To be done
Rewrite everything in the data from the line containing "genus: Impatiens" down to the line containing "common name: Spotted bush snake", putting "division" wherever "phylum" appears and changing nothing else.

________________________________________

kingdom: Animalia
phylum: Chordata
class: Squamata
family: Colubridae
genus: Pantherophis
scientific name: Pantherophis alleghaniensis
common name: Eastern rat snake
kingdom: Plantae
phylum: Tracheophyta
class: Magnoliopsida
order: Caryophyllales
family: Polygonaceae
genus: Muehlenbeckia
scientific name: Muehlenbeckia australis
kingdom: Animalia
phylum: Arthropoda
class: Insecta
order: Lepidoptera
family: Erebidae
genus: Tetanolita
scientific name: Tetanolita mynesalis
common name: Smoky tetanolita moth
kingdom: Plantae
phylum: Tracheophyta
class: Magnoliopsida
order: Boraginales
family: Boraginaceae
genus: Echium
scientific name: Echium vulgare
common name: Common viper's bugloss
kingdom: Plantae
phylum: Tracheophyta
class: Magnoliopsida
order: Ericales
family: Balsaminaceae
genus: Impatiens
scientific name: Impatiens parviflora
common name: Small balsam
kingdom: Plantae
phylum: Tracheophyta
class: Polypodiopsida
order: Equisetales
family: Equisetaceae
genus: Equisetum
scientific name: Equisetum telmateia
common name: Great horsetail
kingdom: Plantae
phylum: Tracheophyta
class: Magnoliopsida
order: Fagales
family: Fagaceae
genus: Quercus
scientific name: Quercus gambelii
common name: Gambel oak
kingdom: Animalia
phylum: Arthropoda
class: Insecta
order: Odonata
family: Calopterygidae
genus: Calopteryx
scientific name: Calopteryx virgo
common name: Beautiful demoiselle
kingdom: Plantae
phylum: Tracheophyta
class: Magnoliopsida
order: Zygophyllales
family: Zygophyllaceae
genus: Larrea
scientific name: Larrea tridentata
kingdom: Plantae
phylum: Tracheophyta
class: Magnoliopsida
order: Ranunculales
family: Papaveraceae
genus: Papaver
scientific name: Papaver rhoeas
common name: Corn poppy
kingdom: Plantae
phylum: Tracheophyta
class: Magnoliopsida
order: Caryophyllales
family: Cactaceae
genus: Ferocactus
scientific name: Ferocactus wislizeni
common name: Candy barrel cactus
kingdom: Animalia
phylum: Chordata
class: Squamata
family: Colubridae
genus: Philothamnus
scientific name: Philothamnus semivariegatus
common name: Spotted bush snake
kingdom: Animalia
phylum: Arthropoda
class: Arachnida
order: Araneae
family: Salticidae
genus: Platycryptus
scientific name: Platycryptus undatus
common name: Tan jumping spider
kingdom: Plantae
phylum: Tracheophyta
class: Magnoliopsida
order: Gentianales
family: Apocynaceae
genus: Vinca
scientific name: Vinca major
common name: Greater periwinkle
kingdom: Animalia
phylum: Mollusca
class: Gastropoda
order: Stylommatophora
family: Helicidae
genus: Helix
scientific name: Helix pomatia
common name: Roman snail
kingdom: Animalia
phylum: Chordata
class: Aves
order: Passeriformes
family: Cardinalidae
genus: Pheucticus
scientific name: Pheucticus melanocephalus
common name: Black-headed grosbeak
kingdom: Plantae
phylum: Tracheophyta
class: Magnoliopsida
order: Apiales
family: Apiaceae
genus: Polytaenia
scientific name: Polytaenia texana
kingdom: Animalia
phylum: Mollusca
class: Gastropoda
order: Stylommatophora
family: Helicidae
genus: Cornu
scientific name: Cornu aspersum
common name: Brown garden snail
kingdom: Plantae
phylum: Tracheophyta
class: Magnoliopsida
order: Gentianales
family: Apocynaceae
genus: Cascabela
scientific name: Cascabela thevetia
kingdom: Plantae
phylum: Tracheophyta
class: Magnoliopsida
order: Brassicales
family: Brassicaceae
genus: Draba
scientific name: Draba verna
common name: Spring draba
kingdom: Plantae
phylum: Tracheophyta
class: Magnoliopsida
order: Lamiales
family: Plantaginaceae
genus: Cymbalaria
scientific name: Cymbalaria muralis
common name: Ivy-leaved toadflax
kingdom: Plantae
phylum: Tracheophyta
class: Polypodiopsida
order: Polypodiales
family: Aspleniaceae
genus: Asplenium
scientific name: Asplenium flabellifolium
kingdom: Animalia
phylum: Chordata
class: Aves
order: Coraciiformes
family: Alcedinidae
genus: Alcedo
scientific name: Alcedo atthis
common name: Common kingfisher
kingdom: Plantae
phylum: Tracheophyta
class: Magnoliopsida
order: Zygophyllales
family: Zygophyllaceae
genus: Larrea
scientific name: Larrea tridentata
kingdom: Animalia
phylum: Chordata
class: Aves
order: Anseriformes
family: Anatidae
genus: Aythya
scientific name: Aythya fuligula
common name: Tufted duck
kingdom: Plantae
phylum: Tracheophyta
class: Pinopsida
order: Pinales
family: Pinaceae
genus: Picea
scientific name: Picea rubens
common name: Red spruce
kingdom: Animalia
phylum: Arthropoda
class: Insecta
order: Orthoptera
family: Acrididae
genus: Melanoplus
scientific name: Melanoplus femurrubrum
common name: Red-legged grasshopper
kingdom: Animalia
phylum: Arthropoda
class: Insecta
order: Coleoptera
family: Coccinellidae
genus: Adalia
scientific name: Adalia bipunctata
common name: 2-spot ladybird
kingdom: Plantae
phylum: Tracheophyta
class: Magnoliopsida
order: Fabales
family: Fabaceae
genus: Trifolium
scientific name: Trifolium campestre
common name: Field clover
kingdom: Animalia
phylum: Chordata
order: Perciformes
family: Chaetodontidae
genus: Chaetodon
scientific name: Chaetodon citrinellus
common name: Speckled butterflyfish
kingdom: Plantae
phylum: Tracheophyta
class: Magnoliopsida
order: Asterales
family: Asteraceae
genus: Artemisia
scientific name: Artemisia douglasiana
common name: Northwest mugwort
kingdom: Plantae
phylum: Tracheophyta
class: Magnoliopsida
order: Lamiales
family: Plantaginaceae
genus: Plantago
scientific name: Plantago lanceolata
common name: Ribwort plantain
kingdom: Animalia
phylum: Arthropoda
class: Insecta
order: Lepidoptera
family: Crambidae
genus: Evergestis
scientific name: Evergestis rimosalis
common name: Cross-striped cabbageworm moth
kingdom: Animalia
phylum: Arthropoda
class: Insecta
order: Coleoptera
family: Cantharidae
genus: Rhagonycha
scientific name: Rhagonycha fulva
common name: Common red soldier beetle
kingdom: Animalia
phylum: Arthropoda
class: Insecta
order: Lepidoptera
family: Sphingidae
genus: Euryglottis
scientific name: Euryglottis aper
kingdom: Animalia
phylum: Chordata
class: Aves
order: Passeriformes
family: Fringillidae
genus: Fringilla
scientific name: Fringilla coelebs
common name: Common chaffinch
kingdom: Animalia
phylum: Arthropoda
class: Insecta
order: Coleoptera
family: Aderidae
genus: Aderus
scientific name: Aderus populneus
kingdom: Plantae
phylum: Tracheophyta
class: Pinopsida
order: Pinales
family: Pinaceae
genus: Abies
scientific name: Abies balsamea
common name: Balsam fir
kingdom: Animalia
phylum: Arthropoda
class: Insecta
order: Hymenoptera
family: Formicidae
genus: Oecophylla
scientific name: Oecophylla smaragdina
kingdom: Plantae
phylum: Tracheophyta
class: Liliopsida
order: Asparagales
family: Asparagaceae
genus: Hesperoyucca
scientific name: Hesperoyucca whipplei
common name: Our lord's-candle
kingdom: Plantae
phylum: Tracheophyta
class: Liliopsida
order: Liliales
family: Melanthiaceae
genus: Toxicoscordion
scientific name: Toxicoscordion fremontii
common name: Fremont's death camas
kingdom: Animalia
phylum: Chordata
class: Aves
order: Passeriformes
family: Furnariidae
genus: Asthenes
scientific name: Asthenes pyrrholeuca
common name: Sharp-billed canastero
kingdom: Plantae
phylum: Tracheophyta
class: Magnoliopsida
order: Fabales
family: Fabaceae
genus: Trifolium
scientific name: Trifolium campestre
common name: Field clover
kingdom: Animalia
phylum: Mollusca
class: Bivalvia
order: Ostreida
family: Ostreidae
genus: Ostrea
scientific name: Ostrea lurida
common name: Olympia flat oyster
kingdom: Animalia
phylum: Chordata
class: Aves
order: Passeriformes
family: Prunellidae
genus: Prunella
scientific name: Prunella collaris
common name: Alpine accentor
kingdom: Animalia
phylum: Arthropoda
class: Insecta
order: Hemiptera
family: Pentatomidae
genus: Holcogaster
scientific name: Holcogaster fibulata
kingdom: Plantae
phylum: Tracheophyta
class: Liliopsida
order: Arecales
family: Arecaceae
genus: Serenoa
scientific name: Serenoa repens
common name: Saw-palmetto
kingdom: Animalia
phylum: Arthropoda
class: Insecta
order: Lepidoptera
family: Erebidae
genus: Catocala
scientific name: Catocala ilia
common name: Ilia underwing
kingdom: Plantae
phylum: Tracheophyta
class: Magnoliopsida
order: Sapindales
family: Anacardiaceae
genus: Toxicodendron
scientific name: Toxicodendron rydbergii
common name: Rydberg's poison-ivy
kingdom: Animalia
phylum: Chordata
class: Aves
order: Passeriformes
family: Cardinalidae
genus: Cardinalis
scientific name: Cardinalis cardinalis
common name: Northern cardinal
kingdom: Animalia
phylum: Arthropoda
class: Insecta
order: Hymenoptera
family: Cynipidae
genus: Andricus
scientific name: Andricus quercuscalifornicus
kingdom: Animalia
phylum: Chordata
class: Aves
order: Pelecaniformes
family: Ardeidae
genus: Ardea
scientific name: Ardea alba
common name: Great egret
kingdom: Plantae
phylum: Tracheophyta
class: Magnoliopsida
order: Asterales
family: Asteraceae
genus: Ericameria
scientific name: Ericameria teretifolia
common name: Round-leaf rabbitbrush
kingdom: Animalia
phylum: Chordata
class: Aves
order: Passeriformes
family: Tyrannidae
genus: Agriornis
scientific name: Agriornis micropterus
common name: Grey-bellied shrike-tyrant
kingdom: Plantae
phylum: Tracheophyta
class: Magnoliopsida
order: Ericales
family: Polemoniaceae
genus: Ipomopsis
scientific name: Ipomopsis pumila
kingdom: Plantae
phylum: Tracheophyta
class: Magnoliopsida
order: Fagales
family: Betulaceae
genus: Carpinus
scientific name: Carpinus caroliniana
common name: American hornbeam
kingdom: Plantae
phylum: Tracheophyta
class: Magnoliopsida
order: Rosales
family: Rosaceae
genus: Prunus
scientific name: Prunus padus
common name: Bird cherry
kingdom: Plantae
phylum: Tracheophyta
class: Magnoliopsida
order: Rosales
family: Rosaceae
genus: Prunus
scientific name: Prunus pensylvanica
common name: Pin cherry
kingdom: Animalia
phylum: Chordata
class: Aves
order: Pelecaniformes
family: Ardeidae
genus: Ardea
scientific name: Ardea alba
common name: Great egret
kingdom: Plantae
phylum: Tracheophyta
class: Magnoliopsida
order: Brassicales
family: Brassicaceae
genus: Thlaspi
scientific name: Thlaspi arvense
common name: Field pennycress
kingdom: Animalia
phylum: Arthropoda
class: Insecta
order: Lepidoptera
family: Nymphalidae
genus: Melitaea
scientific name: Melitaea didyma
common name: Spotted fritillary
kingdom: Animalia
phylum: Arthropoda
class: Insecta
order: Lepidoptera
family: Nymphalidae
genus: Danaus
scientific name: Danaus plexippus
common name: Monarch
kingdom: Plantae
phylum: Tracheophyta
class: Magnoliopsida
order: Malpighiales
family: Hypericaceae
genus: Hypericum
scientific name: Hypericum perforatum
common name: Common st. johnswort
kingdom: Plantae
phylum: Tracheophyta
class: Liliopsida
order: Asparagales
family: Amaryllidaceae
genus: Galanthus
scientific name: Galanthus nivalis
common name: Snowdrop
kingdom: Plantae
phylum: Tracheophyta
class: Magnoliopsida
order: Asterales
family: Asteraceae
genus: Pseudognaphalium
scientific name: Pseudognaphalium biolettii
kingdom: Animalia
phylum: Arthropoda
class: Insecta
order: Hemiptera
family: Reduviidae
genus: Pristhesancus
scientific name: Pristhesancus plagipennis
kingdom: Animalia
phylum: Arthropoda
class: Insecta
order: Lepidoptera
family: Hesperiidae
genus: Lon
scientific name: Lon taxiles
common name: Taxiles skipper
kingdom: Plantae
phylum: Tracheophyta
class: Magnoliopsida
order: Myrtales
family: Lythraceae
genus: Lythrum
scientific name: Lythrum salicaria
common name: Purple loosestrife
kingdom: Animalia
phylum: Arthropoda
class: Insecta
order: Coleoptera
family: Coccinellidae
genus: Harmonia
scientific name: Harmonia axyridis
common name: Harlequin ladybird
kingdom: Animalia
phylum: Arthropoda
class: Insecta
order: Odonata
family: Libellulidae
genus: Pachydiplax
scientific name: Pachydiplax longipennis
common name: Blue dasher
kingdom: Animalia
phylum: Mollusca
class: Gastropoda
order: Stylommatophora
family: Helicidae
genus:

________________________________________

Solution to the problem
genus: Impatiens
scientific name: Impatiens parviflora
common name: Small balsam
kingdom: Plantae
division: Tracheophyta
class: Polypodiopsida
order: Equisetales
family: Equisetaceae
genus: Equisetum
scientific name: Equisetum telmateia
common name: Great horsetail
kingdom: Plantae
division: Tracheophyta
class: Magnoliopsida
order: Fagales
family: Fagaceae
genus: Quercus
scientific name: Quercus gambelii
common name: Gambel oak
kingdom: Animalia
division: Arthropoda
class: Insecta
order: Odonata
family: Calopterygidae
genus: Calopteryx
scientific name: Calopteryx virgo
common name: Beautiful demoiselle
kingdom: Plantae
division: Tracheophyta
class: Magnoliopsida
order: Zygophyllales
family: Zygophyllaceae
genus: Larrea
scientific name: Larrea tridentata
kingdom: Plantae
division: Tracheophyta
class: Magnoliopsida
order: Ranunculales
family: Papaveraceae
genus: Papaver
scientific name: Papaver rhoeas
common name: Corn poppy
kingdom: Plantae
division: Tracheophyta
class: Magnoliopsida
order: Caryophyllales
family: Cactaceae
genus: Ferocactus
scientific name: Ferocactus wislizeni
common name: Candy barrel cactus
kingdom: Animalia
division: Chordata
class: Squamata
family: Colubridae
genus: Philothamnus
scientific name: Philothamnus semivariegatus
common name: Spotted bush snake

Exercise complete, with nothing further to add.